- INPUT RECORDS
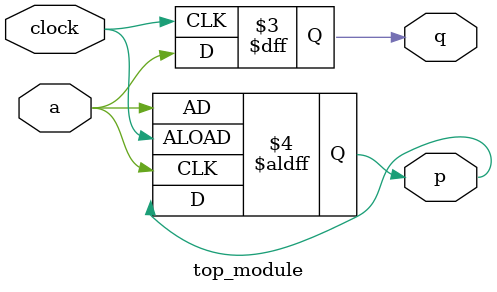
<source format=v>
/*
This is a sequential circuit. Read the simulation waveforms to determine what the circuit does, then implement it.
https://hdlbits.01xz.net/wiki/Sim/circuit8
*/


module top_module (
    input clock,
    input a,
    output p,
    output q );

    // it is important to mention:
    // all the triggered values inside if are considered as the ones after triggering
    // all the values inside multiplexer are calculated the same as the values inside input in data flip flop
    // they are calculated just before the triggering

    // it is rather interesting, how we can implement this asyncronous set/reset data flip flop with clock as triggering signal,
    // which is inside if condition, using combinatorial loops
    // the solution and its explanation is given in WithoutAlways directory
    always @(posedge clock, posedge a) begin
        if (clock) begin
            p <= a;
        end
    end 

    always @(negedge clock) begin
        q <= a;
    end

endmodule











</source>
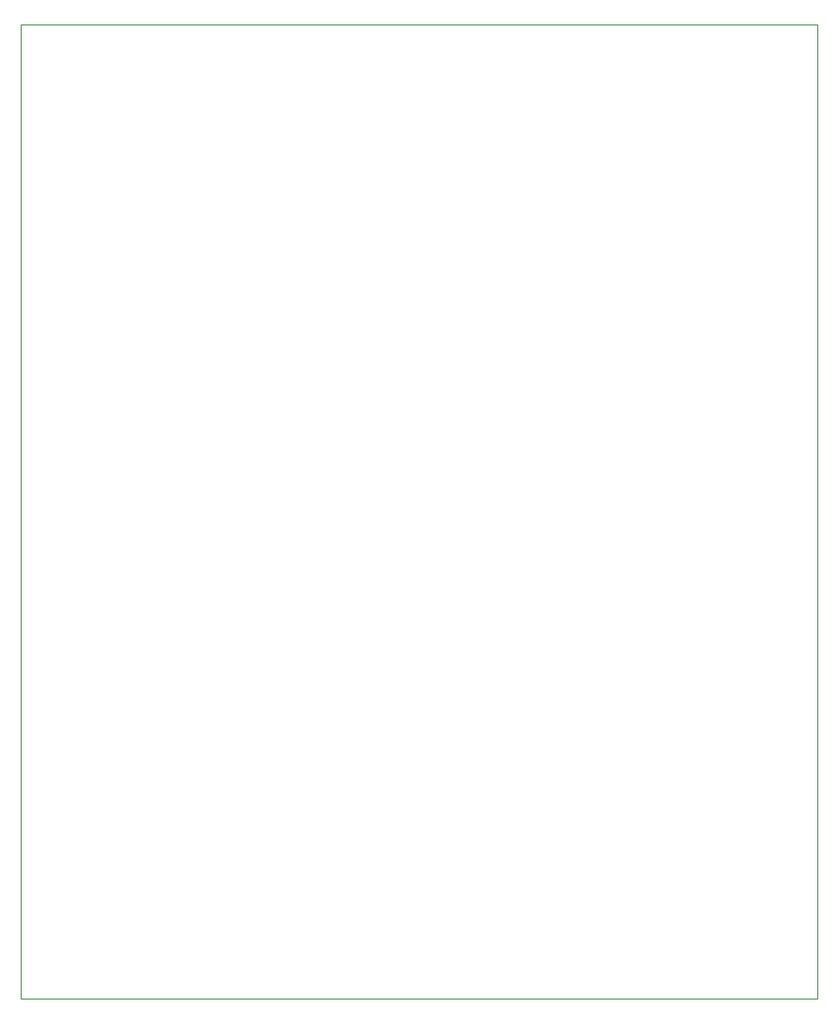
<source format=gbr>
%TF.GenerationSoftware,KiCad,Pcbnew,6.0.4-6f826c9f35~116~ubuntu18.04.1*%
%TF.CreationDate,2022-04-21T22:13:38-04:00*%
%TF.ProjectId,368project,33363870-726f-46a6-9563-742e6b696361,rev?*%
%TF.SameCoordinates,Original*%
%TF.FileFunction,Profile,NP*%
%FSLAX46Y46*%
G04 Gerber Fmt 4.6, Leading zero omitted, Abs format (unit mm)*
G04 Created by KiCad (PCBNEW 6.0.4-6f826c9f35~116~ubuntu18.04.1) date 2022-04-21 22:13:38*
%MOMM*%
%LPD*%
G01*
G04 APERTURE LIST*
%TA.AperFunction,Profile*%
%ADD10C,0.100000*%
%TD*%
G04 APERTURE END LIST*
D10*
X107180500Y-56693000D02*
X178935500Y-56693000D01*
X178935500Y-56693000D02*
X178935500Y-144323000D01*
X178935500Y-144323000D02*
X107180500Y-144323000D01*
X107180500Y-144323000D02*
X107180500Y-56693000D01*
M02*

</source>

- WHAT THIS TASK INVOLVES
The entries above need to be transcribed exactly, with the images left out.

- TASK RESULT
<source format=v>
/*
This is a sequential circuit. Read the simulation waveforms to determine what the circuit does, then implement it.
https://hdlbits.01xz.net/wiki/Sim/circuit8
*/


module top_module (
    input clock,
    input a,
    output p,
    output q );

    // it is important to mention:
    // all the triggered values inside if are considered as the ones after triggering
    // all the values inside multiplexer are calculated the same as the values inside input in data flip flop
    // they are calculated just before the triggering

    // it is rather interesting, how we can implement this asyncronous set/reset data flip flop with clock as triggering signal,
    // which is inside if condition, using combinatorial loops
    // the solution and its explanation is given in WithoutAlways directory
    always @(posedge clock, posedge a) begin
        if (clock) begin
            p <= a;
        end
    end 

    always @(negedge clock) begin
        q <= a;
    end

endmodule











</source>
<source format=gbr>
%TF.GenerationSoftware,KiCad,Pcbnew,6.0.4-6f826c9f35~116~ubuntu18.04.1*%
%TF.CreationDate,2022-04-21T22:13:38-04:00*%
%TF.ProjectId,368project,33363870-726f-46a6-9563-742e6b696361,rev?*%
%TF.SameCoordinates,Original*%
%TF.FileFunction,Profile,NP*%
%FSLAX46Y46*%
G04 Gerber Fmt 4.6, Leading zero omitted, Abs format (unit mm)*
G04 Created by KiCad (PCBNEW 6.0.4-6f826c9f35~116~ubuntu18.04.1) date 2022-04-21 22:13:38*
%MOMM*%
%LPD*%
G01*
G04 APERTURE LIST*
%TA.AperFunction,Profile*%
%ADD10C,0.100000*%
%TD*%
G04 APERTURE END LIST*
D10*
X107180500Y-56693000D02*
X178935500Y-56693000D01*
X178935500Y-56693000D02*
X178935500Y-144323000D01*
X178935500Y-144323000D02*
X107180500Y-144323000D01*
X107180500Y-144323000D02*
X107180500Y-56693000D01*
M02*

</source>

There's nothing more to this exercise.